Supplied information:
"""
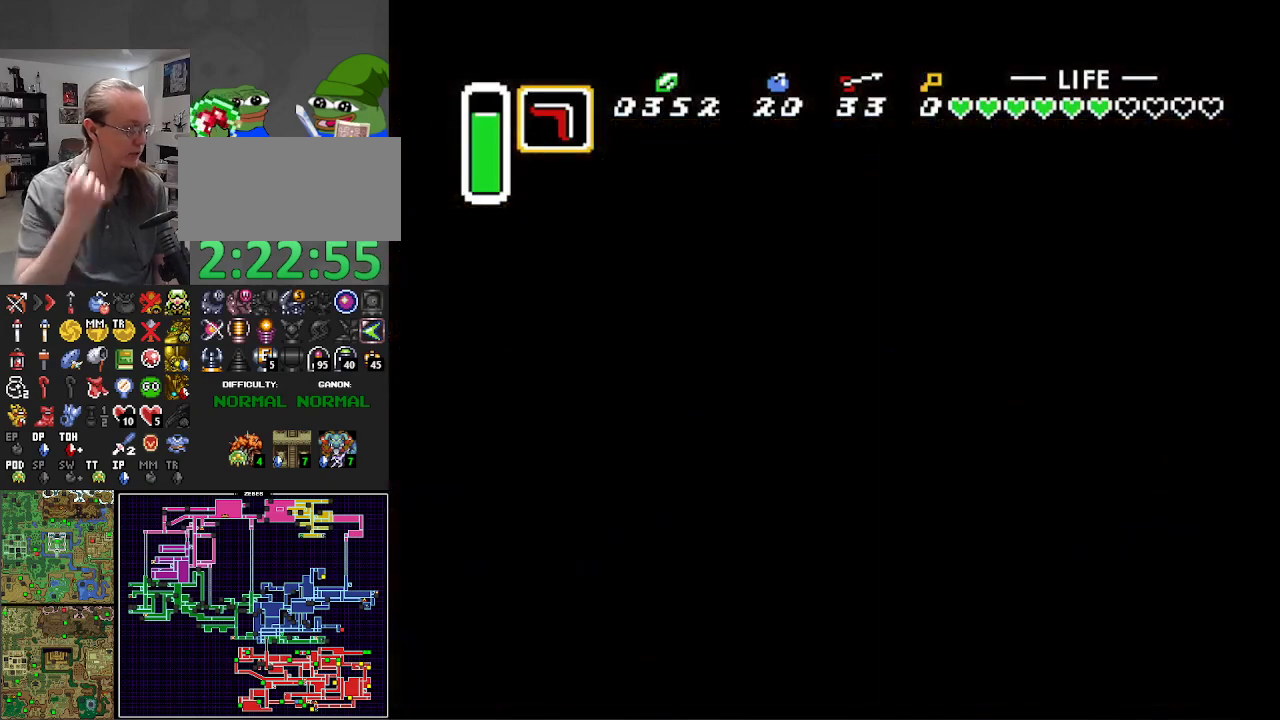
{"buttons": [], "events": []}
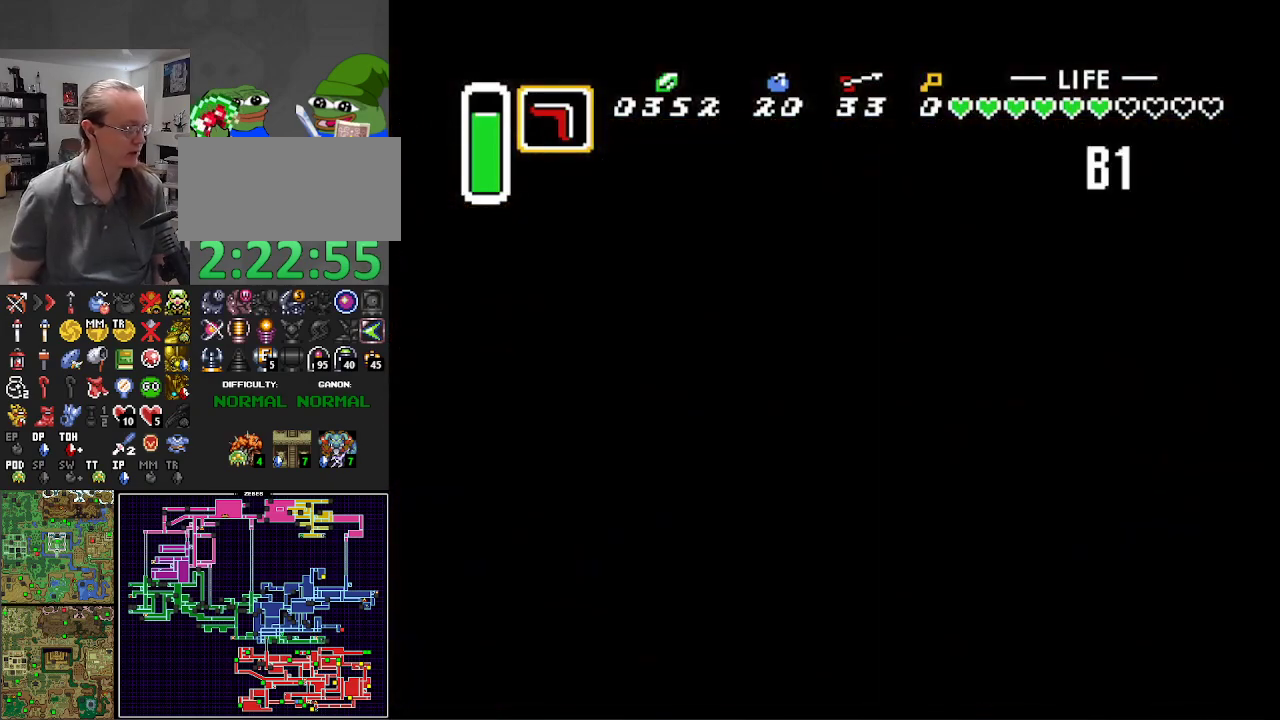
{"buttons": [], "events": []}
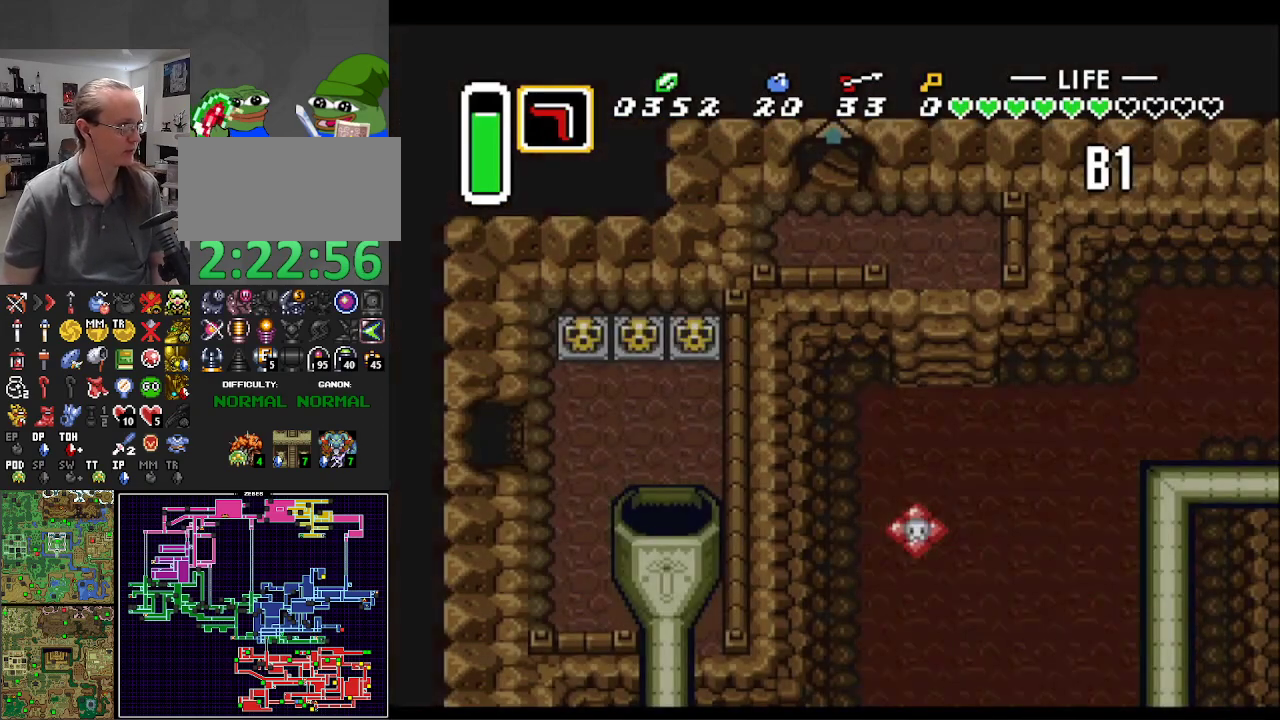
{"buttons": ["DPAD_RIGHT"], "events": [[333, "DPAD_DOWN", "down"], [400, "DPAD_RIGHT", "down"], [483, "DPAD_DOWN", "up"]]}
"""
What you will do:
What you return must match the data above exactly, with no images included.

Expected answer:
{"buttons": [], "events": []}
{"buttons": [], "events": []}
{"buttons": ["DPAD_RIGHT"], "events": [[333, "DPAD_DOWN", "down"], [400, "DPAD_RIGHT", "down"], [483, "DPAD_DOWN", "up"]]}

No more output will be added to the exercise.